■ **WHAT THE TASK ASKS**
Return exactly those lines of the material below that fall between the line holding "Yuma County" and the line holding "052-00-30100 | Type", inclusive.
__________
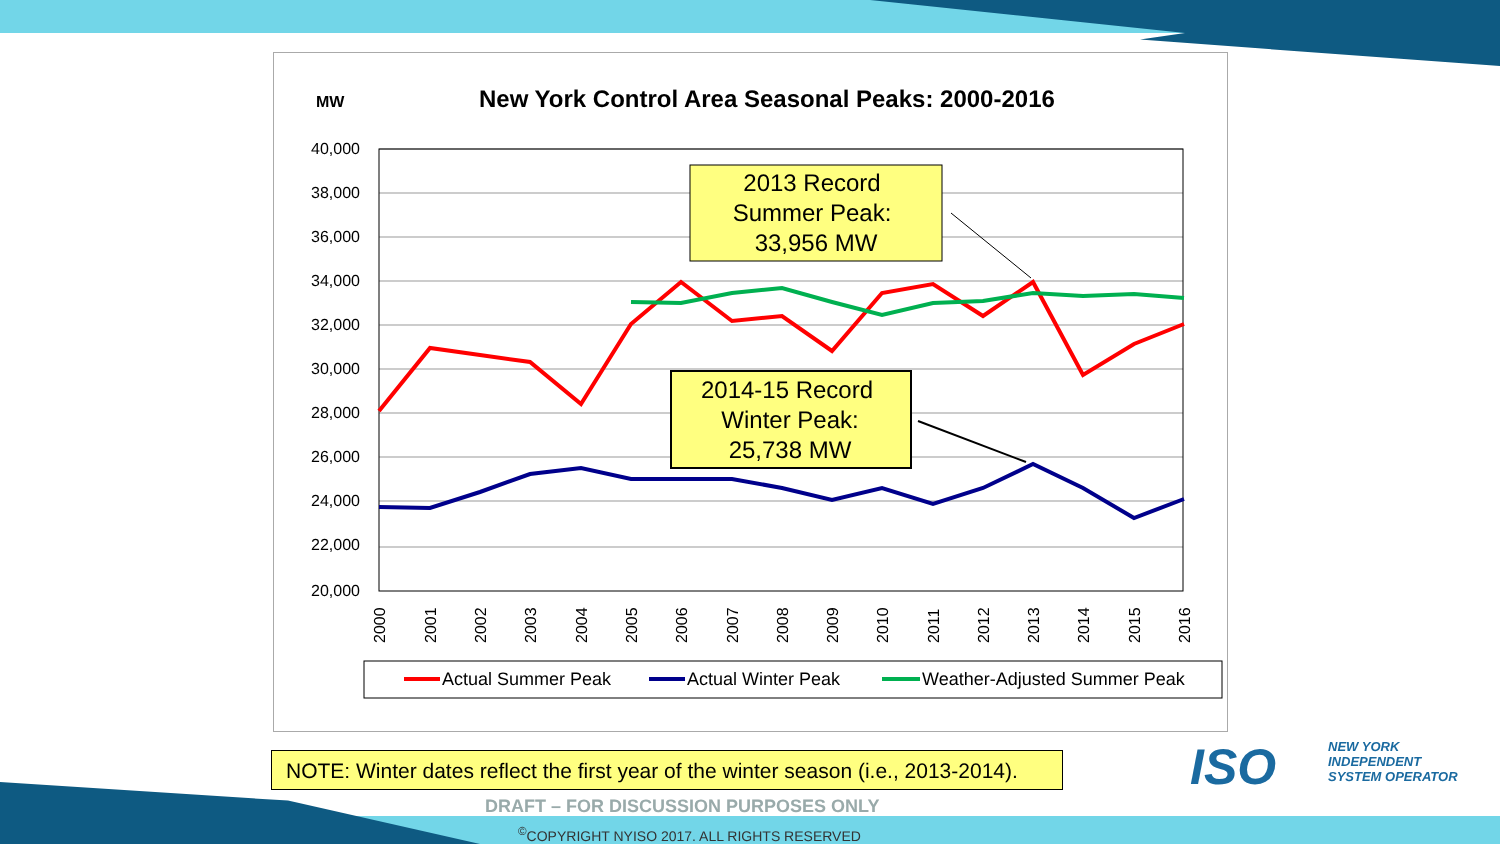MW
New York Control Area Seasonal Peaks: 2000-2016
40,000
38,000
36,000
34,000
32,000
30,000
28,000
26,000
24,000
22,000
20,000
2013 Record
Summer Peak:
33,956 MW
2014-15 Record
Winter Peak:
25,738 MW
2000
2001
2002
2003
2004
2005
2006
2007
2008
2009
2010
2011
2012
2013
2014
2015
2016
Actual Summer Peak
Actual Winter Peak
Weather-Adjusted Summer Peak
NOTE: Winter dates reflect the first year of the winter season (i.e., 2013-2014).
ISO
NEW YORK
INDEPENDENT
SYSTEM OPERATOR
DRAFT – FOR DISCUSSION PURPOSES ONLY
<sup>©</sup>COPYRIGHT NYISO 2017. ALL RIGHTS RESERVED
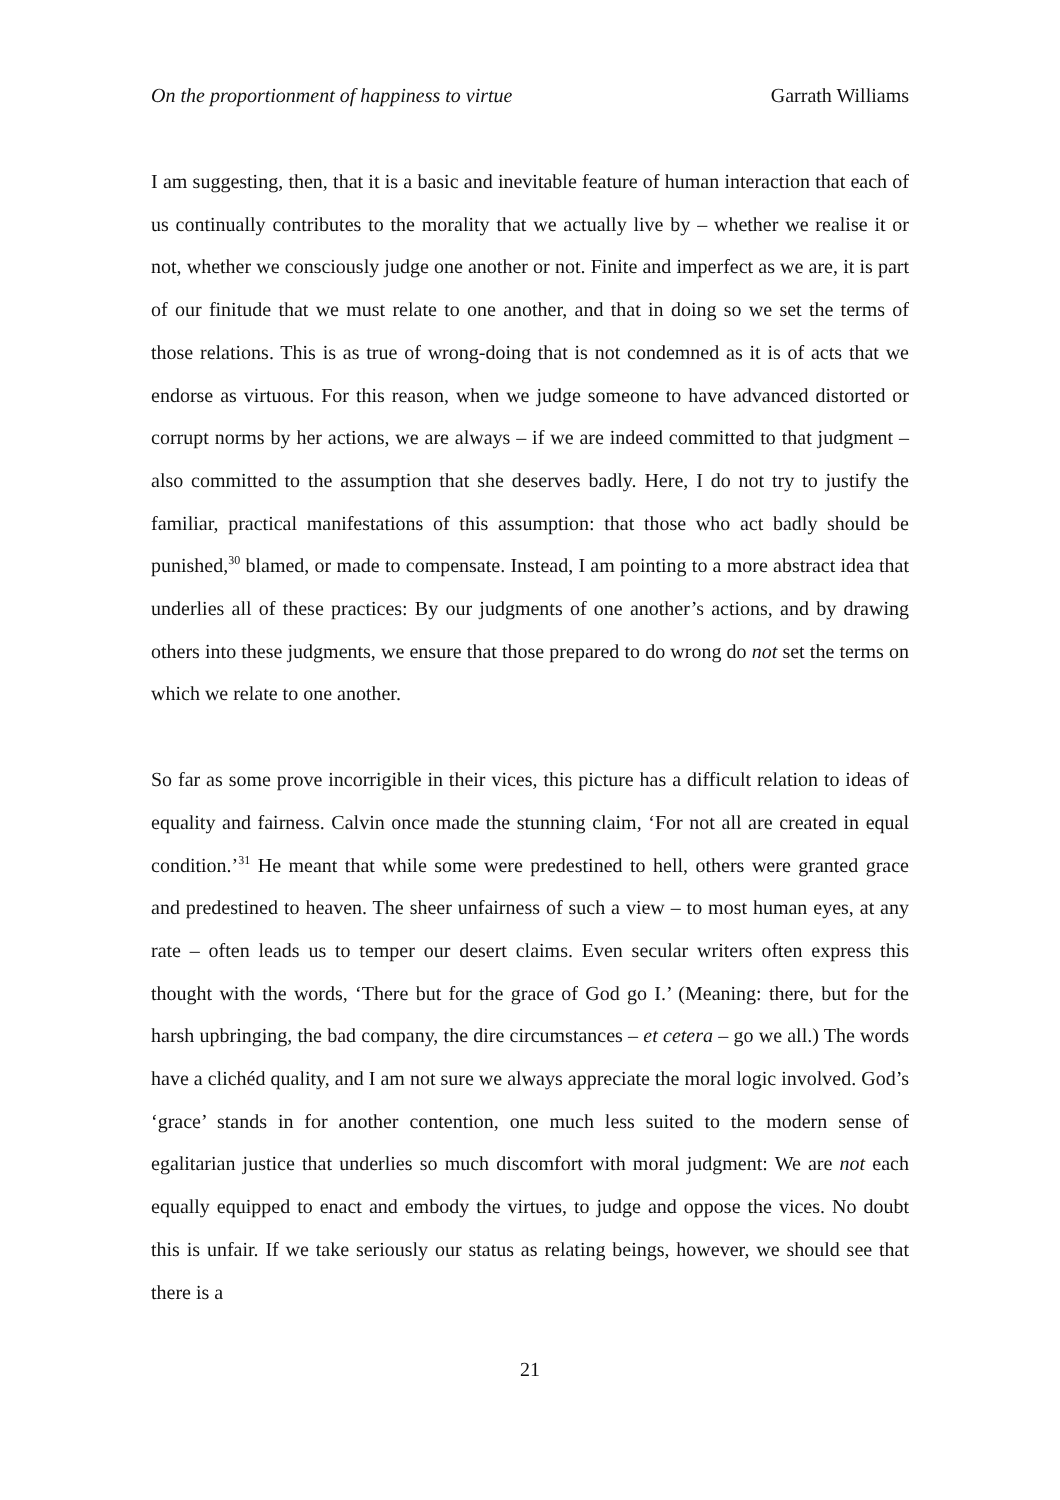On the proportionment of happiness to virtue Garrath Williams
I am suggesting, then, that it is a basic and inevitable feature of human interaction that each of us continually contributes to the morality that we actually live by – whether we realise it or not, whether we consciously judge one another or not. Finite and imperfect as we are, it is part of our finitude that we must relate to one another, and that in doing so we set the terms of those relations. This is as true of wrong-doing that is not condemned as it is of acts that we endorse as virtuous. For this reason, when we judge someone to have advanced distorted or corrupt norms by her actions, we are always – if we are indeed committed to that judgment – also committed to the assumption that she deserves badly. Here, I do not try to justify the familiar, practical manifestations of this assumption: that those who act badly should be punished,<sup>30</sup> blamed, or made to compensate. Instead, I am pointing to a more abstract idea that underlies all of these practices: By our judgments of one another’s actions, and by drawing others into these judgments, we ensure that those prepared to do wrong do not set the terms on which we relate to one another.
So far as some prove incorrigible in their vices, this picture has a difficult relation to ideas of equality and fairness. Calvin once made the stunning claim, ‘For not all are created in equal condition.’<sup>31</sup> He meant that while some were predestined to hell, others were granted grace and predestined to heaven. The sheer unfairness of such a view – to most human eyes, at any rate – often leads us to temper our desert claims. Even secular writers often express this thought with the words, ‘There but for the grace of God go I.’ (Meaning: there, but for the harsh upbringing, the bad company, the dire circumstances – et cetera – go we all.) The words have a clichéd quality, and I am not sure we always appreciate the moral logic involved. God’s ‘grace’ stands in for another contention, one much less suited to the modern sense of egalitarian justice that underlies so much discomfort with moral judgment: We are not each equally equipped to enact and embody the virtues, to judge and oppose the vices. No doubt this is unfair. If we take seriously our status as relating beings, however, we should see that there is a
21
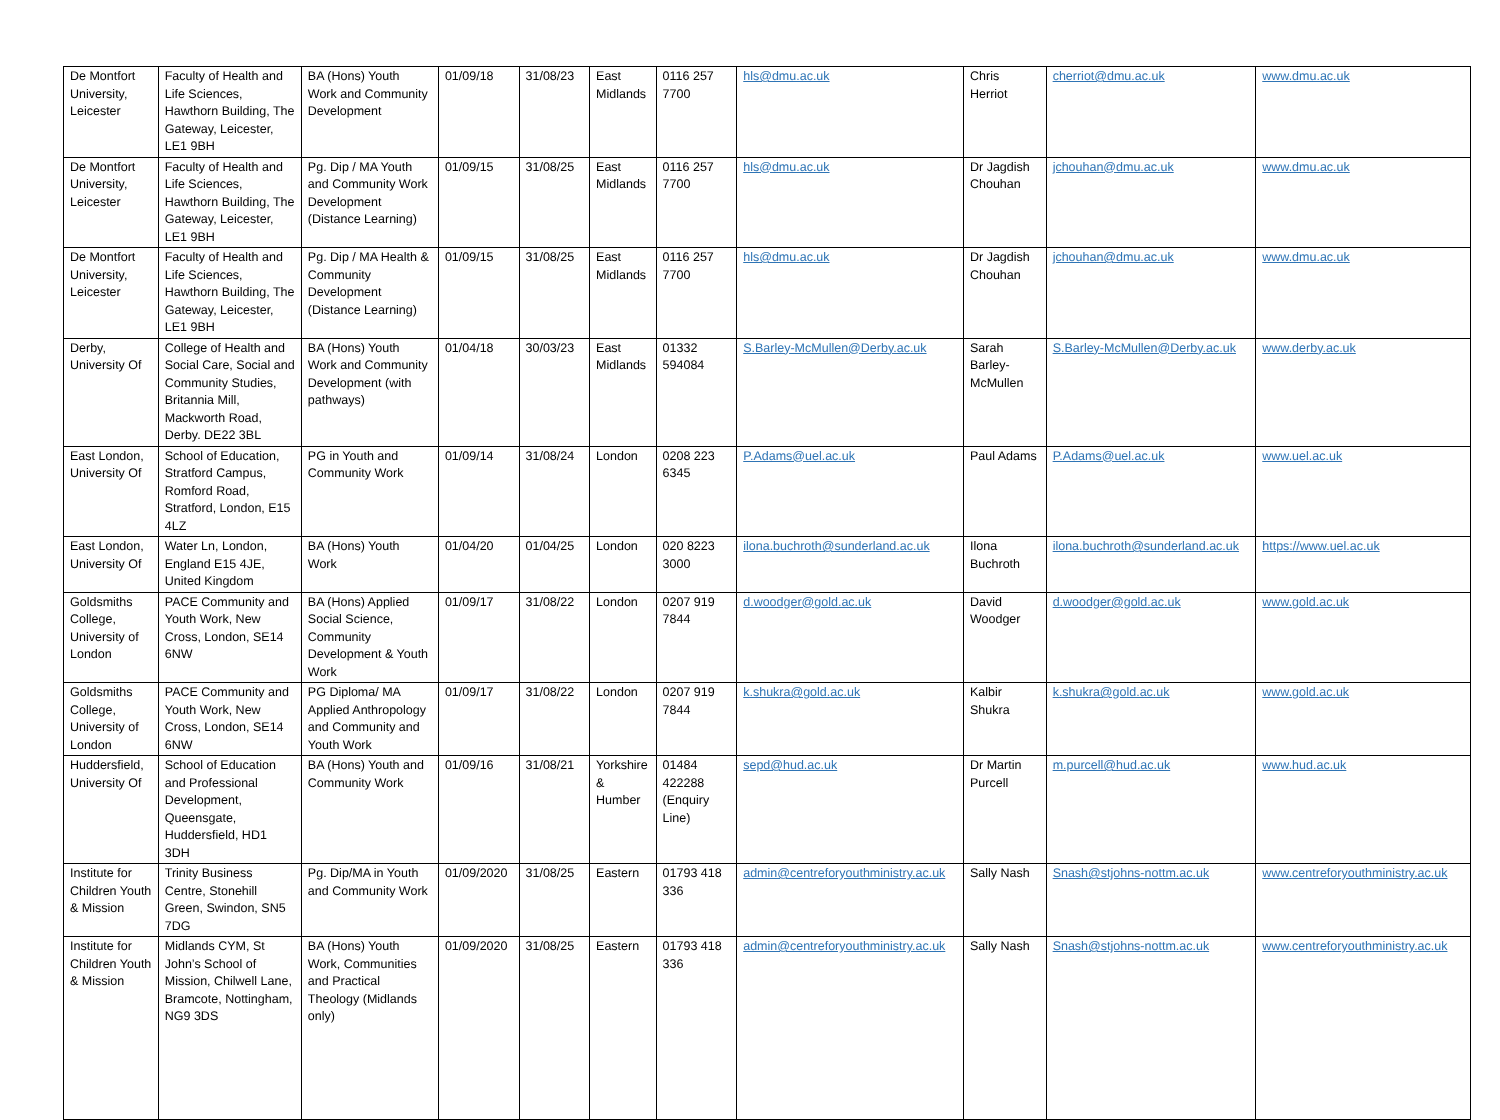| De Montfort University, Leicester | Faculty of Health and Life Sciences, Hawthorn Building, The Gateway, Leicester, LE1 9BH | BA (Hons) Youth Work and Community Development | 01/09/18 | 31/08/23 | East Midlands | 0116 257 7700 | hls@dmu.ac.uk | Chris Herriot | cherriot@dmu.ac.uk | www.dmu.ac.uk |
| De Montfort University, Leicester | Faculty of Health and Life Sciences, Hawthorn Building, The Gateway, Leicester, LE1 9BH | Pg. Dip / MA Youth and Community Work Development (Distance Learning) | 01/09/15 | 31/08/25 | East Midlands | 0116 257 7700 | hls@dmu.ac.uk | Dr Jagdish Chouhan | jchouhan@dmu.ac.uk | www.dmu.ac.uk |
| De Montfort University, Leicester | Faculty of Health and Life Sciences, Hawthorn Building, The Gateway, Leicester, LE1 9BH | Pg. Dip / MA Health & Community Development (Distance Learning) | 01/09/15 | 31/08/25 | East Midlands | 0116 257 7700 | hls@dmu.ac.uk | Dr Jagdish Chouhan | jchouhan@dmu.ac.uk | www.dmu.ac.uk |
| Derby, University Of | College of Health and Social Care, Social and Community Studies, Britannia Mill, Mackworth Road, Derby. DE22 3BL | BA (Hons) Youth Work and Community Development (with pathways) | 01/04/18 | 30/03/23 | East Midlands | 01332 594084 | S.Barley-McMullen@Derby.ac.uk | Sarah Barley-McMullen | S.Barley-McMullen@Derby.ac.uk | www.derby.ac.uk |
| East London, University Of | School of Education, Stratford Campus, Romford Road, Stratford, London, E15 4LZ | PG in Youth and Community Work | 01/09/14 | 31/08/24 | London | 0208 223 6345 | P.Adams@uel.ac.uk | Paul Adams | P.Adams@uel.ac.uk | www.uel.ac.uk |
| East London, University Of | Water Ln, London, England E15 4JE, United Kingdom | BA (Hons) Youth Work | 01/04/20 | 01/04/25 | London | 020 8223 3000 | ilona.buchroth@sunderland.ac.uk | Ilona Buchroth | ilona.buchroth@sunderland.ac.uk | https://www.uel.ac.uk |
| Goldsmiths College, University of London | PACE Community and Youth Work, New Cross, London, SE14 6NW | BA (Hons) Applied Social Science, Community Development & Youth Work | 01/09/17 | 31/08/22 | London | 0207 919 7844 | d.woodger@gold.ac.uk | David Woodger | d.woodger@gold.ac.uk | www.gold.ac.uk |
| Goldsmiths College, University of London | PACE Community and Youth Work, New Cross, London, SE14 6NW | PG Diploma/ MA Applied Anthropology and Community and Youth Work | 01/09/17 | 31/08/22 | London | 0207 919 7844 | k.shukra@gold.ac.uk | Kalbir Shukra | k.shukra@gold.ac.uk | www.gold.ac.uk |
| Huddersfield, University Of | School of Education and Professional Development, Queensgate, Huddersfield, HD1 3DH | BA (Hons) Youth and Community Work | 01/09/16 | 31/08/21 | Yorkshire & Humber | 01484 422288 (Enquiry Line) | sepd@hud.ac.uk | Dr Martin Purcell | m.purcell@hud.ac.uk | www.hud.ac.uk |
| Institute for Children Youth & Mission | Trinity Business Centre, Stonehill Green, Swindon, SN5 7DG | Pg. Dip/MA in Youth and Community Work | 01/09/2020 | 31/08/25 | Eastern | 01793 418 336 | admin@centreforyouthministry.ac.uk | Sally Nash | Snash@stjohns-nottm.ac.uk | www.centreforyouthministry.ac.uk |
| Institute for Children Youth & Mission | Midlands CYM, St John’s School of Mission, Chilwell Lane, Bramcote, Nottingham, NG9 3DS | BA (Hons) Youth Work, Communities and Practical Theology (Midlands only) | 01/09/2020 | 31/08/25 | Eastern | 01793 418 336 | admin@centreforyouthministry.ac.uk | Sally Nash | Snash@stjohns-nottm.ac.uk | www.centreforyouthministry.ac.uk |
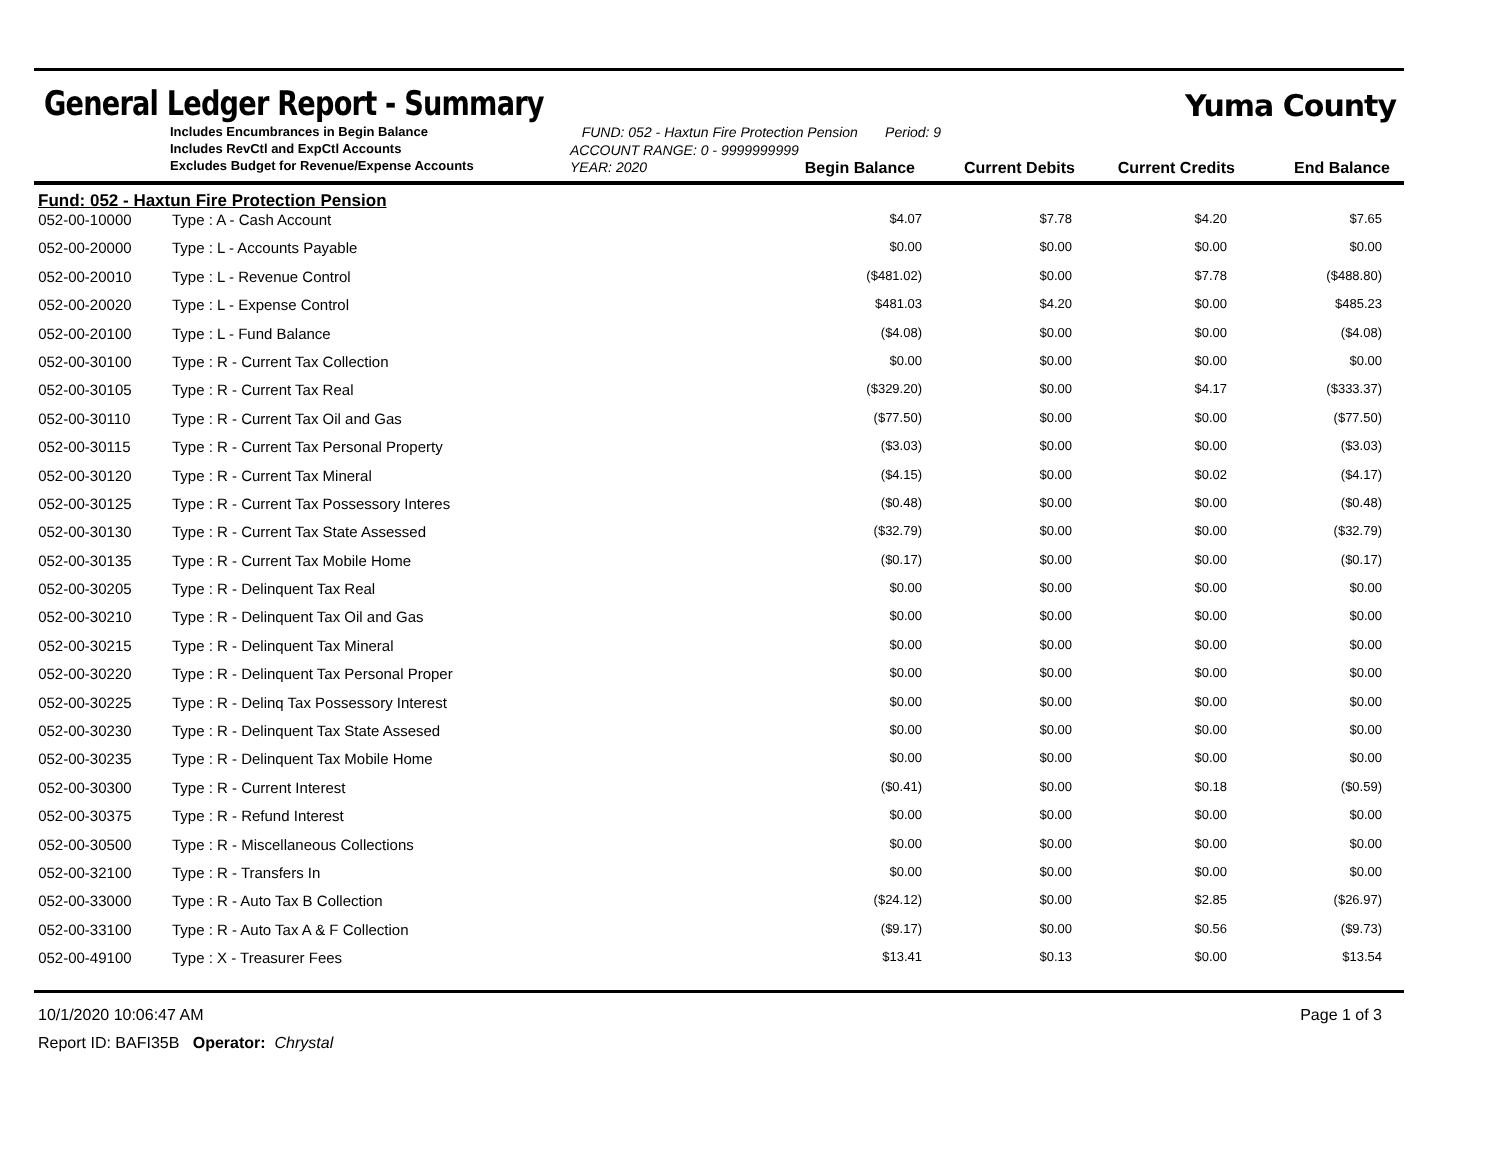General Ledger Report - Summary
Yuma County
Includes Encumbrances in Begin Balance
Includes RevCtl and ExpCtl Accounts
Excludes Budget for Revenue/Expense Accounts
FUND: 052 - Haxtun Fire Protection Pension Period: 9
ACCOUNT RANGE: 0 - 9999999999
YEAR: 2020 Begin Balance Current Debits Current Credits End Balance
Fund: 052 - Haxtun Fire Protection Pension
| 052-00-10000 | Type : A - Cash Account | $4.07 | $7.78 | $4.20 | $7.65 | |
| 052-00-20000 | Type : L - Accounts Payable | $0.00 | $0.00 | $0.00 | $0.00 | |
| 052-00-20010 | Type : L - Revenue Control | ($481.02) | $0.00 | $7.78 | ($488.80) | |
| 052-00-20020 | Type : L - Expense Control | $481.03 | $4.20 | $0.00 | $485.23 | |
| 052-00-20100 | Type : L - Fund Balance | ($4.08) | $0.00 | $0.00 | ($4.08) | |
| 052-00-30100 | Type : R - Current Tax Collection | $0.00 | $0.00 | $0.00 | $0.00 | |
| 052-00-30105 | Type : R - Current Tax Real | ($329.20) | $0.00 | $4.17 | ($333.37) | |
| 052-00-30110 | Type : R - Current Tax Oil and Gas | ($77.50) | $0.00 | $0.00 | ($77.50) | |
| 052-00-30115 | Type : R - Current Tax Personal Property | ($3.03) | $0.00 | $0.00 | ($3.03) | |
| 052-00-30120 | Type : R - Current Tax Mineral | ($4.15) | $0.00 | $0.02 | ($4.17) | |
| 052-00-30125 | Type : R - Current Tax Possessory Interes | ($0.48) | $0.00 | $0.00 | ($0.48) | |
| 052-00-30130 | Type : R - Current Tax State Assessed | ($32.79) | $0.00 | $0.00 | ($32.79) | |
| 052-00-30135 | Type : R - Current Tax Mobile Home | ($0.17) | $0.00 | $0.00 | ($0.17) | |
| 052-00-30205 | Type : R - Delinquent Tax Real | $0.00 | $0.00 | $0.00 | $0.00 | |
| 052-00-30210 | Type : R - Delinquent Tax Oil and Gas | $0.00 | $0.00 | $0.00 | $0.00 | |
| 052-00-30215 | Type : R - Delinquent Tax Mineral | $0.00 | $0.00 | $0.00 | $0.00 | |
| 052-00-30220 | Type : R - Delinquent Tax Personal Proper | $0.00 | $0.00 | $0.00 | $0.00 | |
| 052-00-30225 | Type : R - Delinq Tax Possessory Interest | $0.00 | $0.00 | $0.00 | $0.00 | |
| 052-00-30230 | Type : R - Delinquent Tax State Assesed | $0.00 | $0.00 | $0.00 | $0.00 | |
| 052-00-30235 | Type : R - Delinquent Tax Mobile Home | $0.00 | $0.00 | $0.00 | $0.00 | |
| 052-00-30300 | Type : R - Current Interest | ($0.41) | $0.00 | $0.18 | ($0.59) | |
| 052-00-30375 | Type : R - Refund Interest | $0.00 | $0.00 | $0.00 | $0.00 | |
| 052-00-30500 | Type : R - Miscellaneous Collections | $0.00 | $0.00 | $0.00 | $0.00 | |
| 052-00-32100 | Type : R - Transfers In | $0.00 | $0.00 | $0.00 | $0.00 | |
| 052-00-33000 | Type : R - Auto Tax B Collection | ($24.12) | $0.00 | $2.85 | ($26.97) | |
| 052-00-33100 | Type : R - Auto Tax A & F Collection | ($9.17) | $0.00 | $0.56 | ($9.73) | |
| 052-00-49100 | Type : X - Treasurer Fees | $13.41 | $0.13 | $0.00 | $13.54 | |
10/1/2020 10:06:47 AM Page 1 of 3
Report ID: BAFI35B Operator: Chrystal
__________
■ **PROBLEM SOLUTION**
Yuma County
Includes Encumbrances in Begin Balance
Includes RevCtl and ExpCtl Accounts
Excludes Budget for Revenue/Expense Accounts
FUND: 052 - Haxtun Fire Protection Pension Period: 9
ACCOUNT RANGE: 0 - 9999999999
YEAR: 2020 Begin Balance Current Debits Current Credits End Balance
Fund: 052 - Haxtun Fire Protection Pension
| 052-00-10000 | Type : A - Cash Account | $4.07 | $7.78 | $4.20 | $7.65 | |
| 052-00-20000 | Type : L - Accounts Payable | $0.00 | $0.00 | $0.00 | $0.00 | |
| 052-00-20010 | Type : L - Revenue Control | ($481.02) | $0.00 | $7.78 | ($488.80) | |
| 052-00-20020 | Type : L - Expense Control | $481.03 | $4.20 | $0.00 | $485.23 | |
| 052-00-20100 | Type : L - Fund Balance | ($4.08) | $0.00 | $0.00 | ($4.08) | |
| 052-00-30100 | Type : R - Current Tax Collection | $0.00 | $0.00 | $0.00 | $0.00 | |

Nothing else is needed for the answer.